The data below needs to be returned exactly, line for line.

> [Extracted information]
##############################

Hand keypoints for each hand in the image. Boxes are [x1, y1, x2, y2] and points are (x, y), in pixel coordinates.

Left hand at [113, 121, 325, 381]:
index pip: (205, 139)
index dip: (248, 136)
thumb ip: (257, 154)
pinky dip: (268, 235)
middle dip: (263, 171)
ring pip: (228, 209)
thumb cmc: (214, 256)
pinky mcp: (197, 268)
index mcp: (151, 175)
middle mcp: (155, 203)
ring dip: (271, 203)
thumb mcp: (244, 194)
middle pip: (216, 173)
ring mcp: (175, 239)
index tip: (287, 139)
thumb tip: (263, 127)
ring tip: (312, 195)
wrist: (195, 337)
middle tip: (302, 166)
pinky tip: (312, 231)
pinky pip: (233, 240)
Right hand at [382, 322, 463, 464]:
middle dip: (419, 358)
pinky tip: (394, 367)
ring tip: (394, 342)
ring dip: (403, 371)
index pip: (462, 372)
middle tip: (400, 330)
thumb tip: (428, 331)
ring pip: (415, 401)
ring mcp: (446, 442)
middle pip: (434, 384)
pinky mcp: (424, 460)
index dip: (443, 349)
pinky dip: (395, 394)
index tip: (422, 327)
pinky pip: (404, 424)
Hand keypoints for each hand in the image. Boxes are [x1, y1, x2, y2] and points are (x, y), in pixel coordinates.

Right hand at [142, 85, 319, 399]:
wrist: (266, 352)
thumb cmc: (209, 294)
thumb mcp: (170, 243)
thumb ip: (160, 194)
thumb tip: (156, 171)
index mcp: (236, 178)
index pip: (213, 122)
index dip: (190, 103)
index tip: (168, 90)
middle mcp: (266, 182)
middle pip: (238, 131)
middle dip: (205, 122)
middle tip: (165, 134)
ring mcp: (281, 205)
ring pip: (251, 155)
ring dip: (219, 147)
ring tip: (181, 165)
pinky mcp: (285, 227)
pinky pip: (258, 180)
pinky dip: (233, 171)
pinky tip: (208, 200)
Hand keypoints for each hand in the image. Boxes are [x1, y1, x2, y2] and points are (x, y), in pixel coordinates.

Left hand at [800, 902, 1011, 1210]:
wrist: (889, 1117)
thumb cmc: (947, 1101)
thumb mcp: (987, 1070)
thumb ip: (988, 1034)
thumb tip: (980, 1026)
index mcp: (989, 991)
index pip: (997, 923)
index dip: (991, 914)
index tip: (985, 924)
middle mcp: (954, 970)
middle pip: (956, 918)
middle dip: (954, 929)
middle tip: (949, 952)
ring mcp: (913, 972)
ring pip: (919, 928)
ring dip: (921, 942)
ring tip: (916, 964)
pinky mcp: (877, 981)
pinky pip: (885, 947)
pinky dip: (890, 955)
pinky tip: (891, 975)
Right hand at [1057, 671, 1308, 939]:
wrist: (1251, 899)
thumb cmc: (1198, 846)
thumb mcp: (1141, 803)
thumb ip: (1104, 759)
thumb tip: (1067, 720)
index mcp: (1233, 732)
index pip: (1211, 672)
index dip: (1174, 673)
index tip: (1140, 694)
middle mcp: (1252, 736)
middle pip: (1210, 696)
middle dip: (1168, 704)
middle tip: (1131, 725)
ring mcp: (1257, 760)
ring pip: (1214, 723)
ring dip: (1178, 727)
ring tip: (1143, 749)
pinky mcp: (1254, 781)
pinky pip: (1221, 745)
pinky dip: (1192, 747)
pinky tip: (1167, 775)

##############################

> [Written solution]
Hand keypoints for each hand in the image. Boxes are [x1, y1, x2, y2] and points are (x, y), in pixel coordinates.

Left hand at [113, 121, 325, 381]:
index pip: (205, 139)
index dip: (248, 136)
thumb ip: (257, 154)
pinky dip: (268, 235)
middle dip: (263, 171)
ring pip: (228, 209)
thumb cmc: (214, 256)
pinky mcp: (197, 268)
index mcp: (151, 175)
middle mcp: (155, 203)
ring dip: (271, 203)
thumb mcp: (244, 194)
middle pip: (216, 173)
ring mcp: (175, 239)
index tip: (287, 139)
thumb tip: (263, 127)
ring tip: (312, 195)
wrist: (195, 337)
middle tip: (302, 166)
pinky tip: (312, 231)
pinky pip: (233, 240)
Right hand at [382, 322, 463, 464]:
middle dip: (419, 358)
pinky tip: (394, 367)
ring tip: (394, 342)
ring dip: (403, 371)
index pip: (462, 372)
middle tip: (400, 330)
thumb tip: (428, 331)
ring pip: (415, 401)
ring mcp: (446, 442)
middle pip: (434, 384)
pinky mcp: (424, 460)
index dip: (443, 349)
pinky dip: (395, 394)
index tip: (422, 327)
pinky pip: (404, 424)
Hand keypoints for each hand in the image. Boxes are [x1, y1, x2, y2] and points are (x, y), in pixel coordinates.

Right hand at [142, 85, 319, 399]:
wrist: (266, 352)
thumb cmc: (209, 294)
thumb mcp: (170, 243)
thumb ip: (160, 194)
thumb tip: (156, 171)
index mcp: (236, 178)
index pip: (213, 122)
index dip: (190, 103)
index tip: (168, 90)
middle mcp: (266, 182)
middle pip: (238, 131)
middle dip: (205, 122)
middle tip: (165, 134)
ring mcp: (281, 205)
ring pip: (251, 155)
ring dip: (219, 147)
ring tip: (181, 165)
pinky mcp: (285, 227)
pinky pip: (258, 180)
pinky dip: (233, 171)
pinky tip: (208, 200)
Hand keypoints for each hand in the image. Boxes are [x1, y1, x2, y2] and points are (x, y), in pixel coordinates.

Left hand at [800, 902, 1011, 1210]:
wrist: (889, 1117)
thumb cmc: (947, 1101)
thumb mcp: (987, 1070)
thumb ip: (988, 1034)
thumb tip: (980, 1026)
index mcp: (989, 991)
index pip: (997, 923)
index dip: (991, 914)
index tip: (985, 924)
middle mcp: (954, 970)
middle pip: (956, 918)
middle dip: (954, 929)
middle tip: (949, 952)
ring mcp: (913, 972)
ring pip: (919, 928)
ring dip: (921, 942)
ring tip: (916, 964)
pinky mcp: (877, 981)
pinky pip: (885, 947)
pinky dip: (890, 955)
pinky tip: (891, 975)
Right hand at [1057, 671, 1308, 939]:
wrist: (1251, 899)
thumb cmc: (1198, 846)
thumb mcp: (1141, 803)
thumb ip: (1104, 759)
thumb tip: (1067, 720)
index mcp: (1233, 732)
index pip: (1211, 672)
index dip: (1174, 673)
index tip: (1140, 694)
middle mcp: (1252, 736)
middle pip: (1210, 696)
middle dip: (1168, 704)
middle tip: (1131, 725)
ring mcp: (1257, 760)
ring pip: (1214, 723)
ring dip: (1178, 727)
ring tip: (1143, 749)
pinky mcp: (1254, 781)
pinky pip: (1221, 745)
pinky dip: (1192, 747)
pinky tip: (1167, 775)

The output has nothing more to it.